MUMBAI (Reuters) - India’s top telecoms network operator Bharti Airtel Ltd reported a drop in second-quarter profit due to higher costs and said competition from a new carrier led to slow growth in the mobile business.
Wireless carriers such as Airtel are boosting capacities and spending billions of dollars to offer high-speed data services to users in India, the world’s fastest-growing internet services market.
Bharti, in fact, bought $2.13 billion worth of airwaves in an auction earlier this month as competition from Jio, the telecoms unit of India’s richest man Mukesh Ambani’s Reliance Industries Ltd, spurred a price war among operators to retain customers.
The company said its consolidated net profit declined to 14.61 billion rupees ($218.59 million) for the three months to Sept. 30 from 15.36 billion a year earlier.
Analysts had expected the wireless operator to report a profit of 13.69 billion rupees, according to Thomson Reuters data.

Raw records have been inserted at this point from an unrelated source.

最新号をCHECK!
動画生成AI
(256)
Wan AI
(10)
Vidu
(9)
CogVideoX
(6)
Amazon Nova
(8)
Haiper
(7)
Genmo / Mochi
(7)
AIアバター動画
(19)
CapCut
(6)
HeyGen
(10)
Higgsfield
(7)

Revenue rose 3.4 percent to 246.72 billion rupees, while costs of depreciation on capital expenditure and airwaves amortization expenses increased nearly 17 percent to 49.56 billion rupees. Higher interest payments weighed.
Jio’s offering of free voice and data services to customers till Dec. 31 also hurt.
The company’s “mobile business has experienced a slowdown in growth due to free services being offered by a new operator”, Gopal Vittal, managing director and chief executive for India and South Asia, said in a statement.
Bharti’s revenue fell 3.5 percent on a sequential basis due to cheaper voice and data tariffs.
Average revenue per user for voice services declined 5 percent on a sequential basis to 132 rupees.
Losses from Africa operations narrowed to 6.10 billion rupees from 11.03 billion rupees due to divestment of units and sale of tower assets.
Bharti Airtel shares ended 1.7 percent higher ahead of results in a broader Mumbai market that fell slightly.